Le scénariste a une fois encore ménagé ses effets sur une série au dessin assez classique, efficace mais sans réel éclat. L’envie de bien faire est évidente, mais l’ensemble reste peu surprenant. Voilà une série vraiment trop avare de ses effets.

Le Clan des Chimères T2 : Bucher  
Corbeyran & Suro  
(Delcourt)

 

En fait, après 11 albums à évoquer les Stryges, Corbeyran a créé un réel intérêt des lecteurs (surtout grâce au Chant des Stryges), mais il reste un vrai problème de frustration qui incite certes à vouloir découvrir l’album à venir, mais qui pourrait vite produire un effet de lassitude et donc d’abandon du fait d’absence de développement que l’auteur retient sur les personnages principaux des séries : les Stryges. Et oui, on en veut un peu plus Monsieur Corbeyran.
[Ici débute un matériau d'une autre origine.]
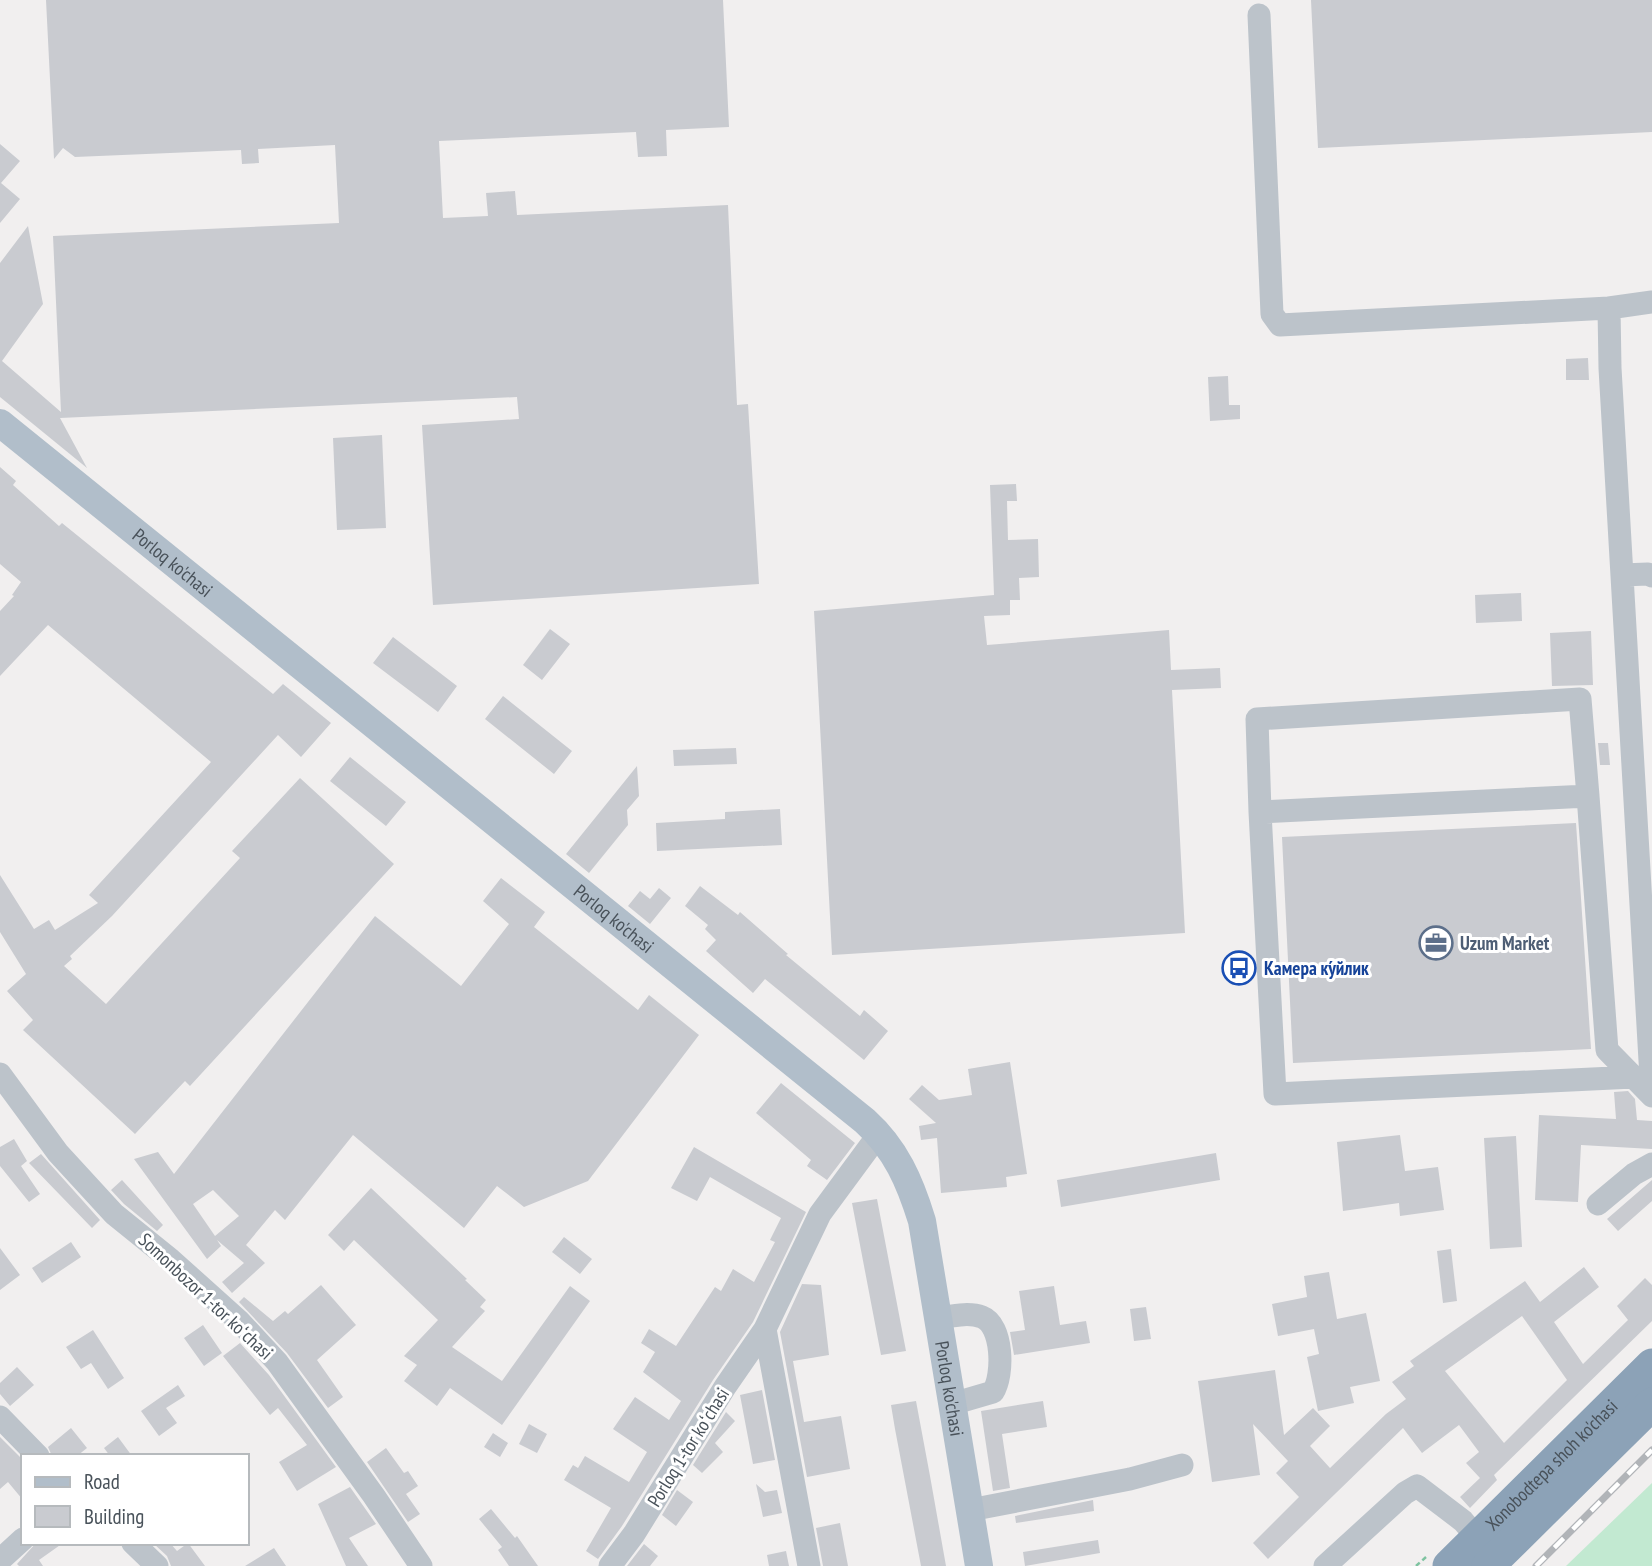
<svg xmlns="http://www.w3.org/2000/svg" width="1652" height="1566" font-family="'PT Sans Narrow',sans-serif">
  <rect width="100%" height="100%" fill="#f1efef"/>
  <path fill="#c2e9d1" d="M1652,1483V1566H1566Z"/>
  <path fill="#c9cbd0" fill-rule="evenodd" d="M46,0H723L729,127L666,130L667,156L638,157L636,132L439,141L443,218L488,216L486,193L515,191L517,215L728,205L737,405L748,404L759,584L433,605L422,425L519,419L517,397L60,418L87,468L0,397V263L28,226L43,304L2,361L61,412L53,236L339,223L335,145L258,149L259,163L242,164L241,150L75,157L63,148L54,159Z
    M1311,0H1652V132L1318,148Z
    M0,144L20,161L1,183L20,199L0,223Z
    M1588,358L1589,380H1566V359Z
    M1228,376L1229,405H1240V419L1210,421L1208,377Z
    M382,435L386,528L337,530L333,438Z
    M0,467L16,481L13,485L59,526L62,523L273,694L283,684L331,723L301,757L278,735L112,916L70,956L72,959L64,966L106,1004L240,858L232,851L300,778L394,864L190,1086L185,1081L135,1134L23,1030L33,1020L7,991L26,974L0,932V875L34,929L49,920L55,930L98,903L89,895L211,762L48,625L0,676V611L14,596L12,595L21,582L0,564Z
    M1016,484L1017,501H1007L1008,540L1038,539L1039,577L1019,578L1020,600H1010V615L984,616L987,645L1169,630L1171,670L1220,668L1221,688L1172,690L1185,933L832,955L814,611L994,595L990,485Z
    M1521,593L1522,621L1476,623L1475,595Z
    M550,629L570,644L542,680L523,665Z
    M1591,631L1593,685L1552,686L1550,633Z
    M393,637L457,686L438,712L373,663Z
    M503,696L572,751L554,774L485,719Z
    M1598,743H1608L1610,765H1600Z
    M736,748L737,764L674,766L673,750Z
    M350,757L406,802L386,826L330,781Z
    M637,766L639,796L627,810L628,825L589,873L566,854Z
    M780,809L782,845L657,851L656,823L725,819V812Z
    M1576,823L1591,1049L1293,1063L1282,837Z
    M501,878L545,912L534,927L638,1010L649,995L699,1035L588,1181L524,1207L497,1186L464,1228L353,1135L285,1220L275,1210L246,1245L265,1263L232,1293L222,1282L244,1263L217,1240L221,1246L207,1259L134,1159L158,1152L174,1174L375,916L461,986L509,924L483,901ZM213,1190L239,1216L215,1236L193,1204Z
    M700,886L738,915L740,912L788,954L786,955L860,1016L864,1010L888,1031L864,1060L765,979L753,993L706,951L716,940L705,929L708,925L685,906Z
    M659,888L671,898L650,924L628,906L640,891L650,899Z
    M1010,1062L1027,1174L1006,1177L1007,1187L941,1193L937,1138L921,1140L919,1126L936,1123L909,1099L922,1085L939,1100L972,1095L968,1069Z
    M781,1083L855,1143L827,1180L807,1166L811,1160L756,1113Z
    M1628,1091L1635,1099L1637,1120L1652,1121V1149L1581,1145L1578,1202L1535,1200L1539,1115L1616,1119L1614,1092Z
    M1400,1135L1405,1171L1438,1167L1444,1210L1400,1216L1399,1203L1343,1211L1337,1142Z
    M1516,1136L1522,1247L1490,1249L1484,1138Z
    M14,1139L27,1161L21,1166L40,1194L29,1202L0,1166V1147Z
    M694,1147L806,1212L753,1322L713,1380L622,1526L598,1559L586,1551L611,1508L564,1480L573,1465L578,1468L585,1456L629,1482L647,1452L613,1429L635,1397L669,1420L681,1401L643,1372L655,1352L641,1343L649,1329L676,1346L715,1287L721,1291L733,1269L754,1282L775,1242L770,1240L781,1218L710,1177L697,1201L671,1188Z
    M1216,1153L1220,1180L1061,1207L1057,1180Z
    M41,1154L100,1220L92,1228L29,1163Z
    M122,1180L163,1225L157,1231L124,1204L111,1190Z
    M1652,1180V1201L1618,1231L1607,1219Z
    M371,1188L467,1279L465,1280L486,1300L480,1307L485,1311L452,1347L502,1381L570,1286L590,1301L502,1425L450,1388L437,1406L404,1381L417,1365L404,1356L438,1320L354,1240L344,1251L328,1235Z
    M877,1199L906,1351L881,1355L852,1203Z
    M564,1237L592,1259L580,1274L552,1252Z
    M71,1242L81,1257L42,1283L32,1268Z
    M0,1248L20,1275L0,1290Z
    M1451,1249L1457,1301L1443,1303L1437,1251Z
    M1584,1267L1599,1287L1554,1322L1583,1364L1628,1320L1617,1306L1645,1278L1652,1285V1321L1494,1475L1497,1480L1470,1508L1460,1497L1480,1478L1466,1463L1479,1452L1459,1425L1422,1453L1403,1428L1268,1559L1253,1543L1299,1497L1276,1473L1288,1461L1253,1424L1260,1475L1212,1482L1198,1381L1275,1370L1284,1435L1313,1408L1330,1426L1310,1446L1330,1468L1386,1414L1406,1399L1392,1382L1414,1366L1410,1361L1525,1281L1540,1302ZM1522,1316L1567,1380L1504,1443L1445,1371Z
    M1329,1272L1337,1319L1366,1313L1380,1381L1350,1387L1354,1403L1318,1411L1307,1357L1319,1354L1314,1329L1278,1336L1272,1304L1307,1297L1304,1276Z
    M802,1284L821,1285L829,1355L793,1361L804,1422L841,1416L850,1469L807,1477L780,1332Z
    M321,1285L356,1325L317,1360L343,1397L328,1408L287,1353L239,1302L244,1297L273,1321L285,1311L288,1314Z
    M1054,1286L1060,1325L1086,1321L1090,1343L1014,1355L1010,1332L1025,1330L1019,1291Z
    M1146,1307L1151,1339L1134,1341L1130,1309Z
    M203,1325L222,1353L204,1366L184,1338Z
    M93,1330L124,1378L108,1389L91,1363L81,1369L66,1347Z
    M240,1343L269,1375L336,1467L297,1491L279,1462L307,1445L278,1408L270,1415L223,1356Z
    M17,1367L34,1385L10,1406L0,1394V1383Z
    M178,1385L185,1396L166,1408L177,1423L159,1436L141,1411Z
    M762,1390L775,1460L753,1464L740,1395Z
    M916,1401L930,1476L946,1566H921L895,1429L891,1405Z
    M1043,1401L1047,1427L1002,1434L1010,1488L993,1491L981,1411Z
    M726,1412L735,1421L715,1443L723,1452L702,1473L693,1465Z
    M529,1424L547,1434L537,1453L519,1444Z
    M71,1428L87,1448L77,1456H52L48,1447Z
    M493,1433L508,1443L500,1457L484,1447Z
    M0,1437L23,1460V1500L8,1482L0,1489Z
    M118,1437L132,1456H110L104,1448Z
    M386,1448L404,1473L408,1471L418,1486L406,1494L420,1514L408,1522L367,1462Z
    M756,1484L765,1492L777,1490L782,1513L763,1517Z
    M350,1487L376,1524L349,1538L368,1566H346L318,1504Z
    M677,1490L693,1502L676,1526L662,1515Z
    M1093,1500L1094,1511L1016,1523L1015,1516Z
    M491,1509L515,1538L517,1536L538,1566H509L498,1550L502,1547L479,1519Z
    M840,1523L848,1566H823L816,1528Z
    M1098,1540L1100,1553L1025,1566L1023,1552Z
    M36,1543H63L39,1560L43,1566H19L17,1564Z
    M153,1543H170L177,1551L188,1543L205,1566H171L167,1556Z
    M644,1544L658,1556L650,1566H627Z
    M274,1548L286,1566H245Z
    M786,1551L789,1566H769L767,1555Z"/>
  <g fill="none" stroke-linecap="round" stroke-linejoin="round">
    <path stroke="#7ec3a0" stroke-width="2.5" stroke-dasharray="5 3.5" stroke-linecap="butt" d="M1416,1566L1426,1557"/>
    <path stroke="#bcc3ca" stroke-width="23" d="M1259,15L1272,314L1280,325L1609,308
      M1622,575L1648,574L1652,576
      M1260,812L1257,719L1580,699L1588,796
      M0,1074L58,1153L114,1214L171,1260L239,1321L277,1362L374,1496L421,1566
      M1634,1077L1275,1094L1260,812L1588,796L1607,1050L1652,1096
      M1652,1095L1610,368L1609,308L1652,302
      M1598,1204L1634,1174L1652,1164
      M938,1318C952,1316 969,1312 982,1317C1003,1325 1004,1375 993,1392L952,1404
      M765,1329L809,1566
      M0,1417L38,1456
      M970,1510L1130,1479L1182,1465
      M133,1543L157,1566
      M0,1560L23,1539
      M610,1566L634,1534L725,1387L765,1329L820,1214L879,1134
      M1325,1566L1405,1493L1417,1486L1463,1521L1478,1539"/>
    <path stroke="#b1beca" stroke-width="28" id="s1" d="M0,423L865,1121C896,1149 910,1182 922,1221L979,1566"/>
    <g stroke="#8ca2b7" stroke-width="33">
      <path id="s2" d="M1449,1566L1652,1365"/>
      <path d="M1488,1566L1652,1404"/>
    </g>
    <defs>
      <path id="rail" d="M1536,1566L1652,1450"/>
    </defs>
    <use href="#rail" stroke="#b1b4b8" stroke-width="7"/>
    <use href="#rail" stroke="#fff" stroke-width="4.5" stroke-dasharray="13" stroke-linecap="butt"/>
  </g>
  <defs>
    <symbol id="office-ring" viewBox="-11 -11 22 22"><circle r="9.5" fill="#fff" stroke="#5c6f8a" stroke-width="1.5"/><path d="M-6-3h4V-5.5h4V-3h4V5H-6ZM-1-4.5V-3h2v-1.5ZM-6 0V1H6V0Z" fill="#5c6f8a"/></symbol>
    <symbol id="bus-ring" viewBox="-11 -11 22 22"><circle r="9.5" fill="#fff" stroke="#1a4fb4" stroke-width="1.5"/><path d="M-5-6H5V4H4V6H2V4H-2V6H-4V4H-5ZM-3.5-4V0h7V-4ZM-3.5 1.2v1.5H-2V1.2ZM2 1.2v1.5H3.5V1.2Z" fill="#1a4fb4"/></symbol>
  </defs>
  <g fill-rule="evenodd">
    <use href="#office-ring" x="1417" y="924" width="38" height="38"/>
    <use href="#bus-ring" x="1220" y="949" width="38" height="38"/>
  </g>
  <g text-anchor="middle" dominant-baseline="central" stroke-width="6" stroke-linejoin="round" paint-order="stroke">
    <g font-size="19" fill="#49525a" stroke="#fff">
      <text stroke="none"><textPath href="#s1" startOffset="222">Porloq ko'chasi</textPath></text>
      <text stroke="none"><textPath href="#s1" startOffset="789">Porloq ko'chasi</textPath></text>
      <text transform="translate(206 1296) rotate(43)">Somonbozor 1-tor koʻchasi</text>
      <text stroke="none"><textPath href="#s1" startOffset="1398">Porloq ko'chasi</textPath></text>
      <text transform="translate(688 1447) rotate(-58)">Porloq 1-tor koʻchasi</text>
      <text stroke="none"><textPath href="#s2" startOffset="144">Xonobodtepa shoh ko'chasi</textPath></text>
    </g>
    <g font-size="19" font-weight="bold" fill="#4e5e75" stroke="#fff" text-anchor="start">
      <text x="1460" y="943">Uzum Market</text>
    </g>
    <g font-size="19" font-weight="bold" fill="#164399" stroke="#fff" text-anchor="start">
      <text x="1264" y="968">Камера ку́йлик</text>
    </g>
  </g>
  <rect x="21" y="1454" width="228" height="91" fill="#ffffff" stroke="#b6babd" stroke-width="2"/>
  <rect x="35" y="1477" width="35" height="10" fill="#b1beca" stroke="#b6babd" stroke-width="2"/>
  <text x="84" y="1489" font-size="21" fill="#49525a">Road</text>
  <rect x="35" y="1506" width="35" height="21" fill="#c9cbd0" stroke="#b6babd" stroke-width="2"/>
  <text x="84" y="1524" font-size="21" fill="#49525a">Building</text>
</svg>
Et si Existences donne un peu plus de matière à ces êtres fantastiques dans un thriller rondement mené, Le Maître du jeu comme Le Clan des Chimères n’ont pas assez d’épaisseur, d’intrigue de fond digne d’intérêt pour se faire pardonner leur imperfections.

Ces trois albums publiés dans le même espace-temps ont créé un petit effet de pur marketing qui favorise bien évidemment la médiatisation des 3 séries dans la profusion de nouveautés à paraître chaque mois. Cela donne un petit avantage à leurs auteurs face à des albums moins ou pas défendus par leurs maisons d’édition. Au final, on constate l’existence d’une série-phare et de deux essais pour profiter de la dynamique engendrée par celle-ci. Pas sûr que ce soit le ticket gagnant, sauf en faisant communiquer ces différentes séries (ce qui se fait actuellement sur d’insignes détails) et en créant des événements conséquents qui viennent rebondir de l’une à l’autre. A savoir si c’est le but final de Corbeyran ou si son idée ne consiste qu’à prolonger au maximum ses différents scénarios. Pour cela, il nous faudra encore un peu de patience !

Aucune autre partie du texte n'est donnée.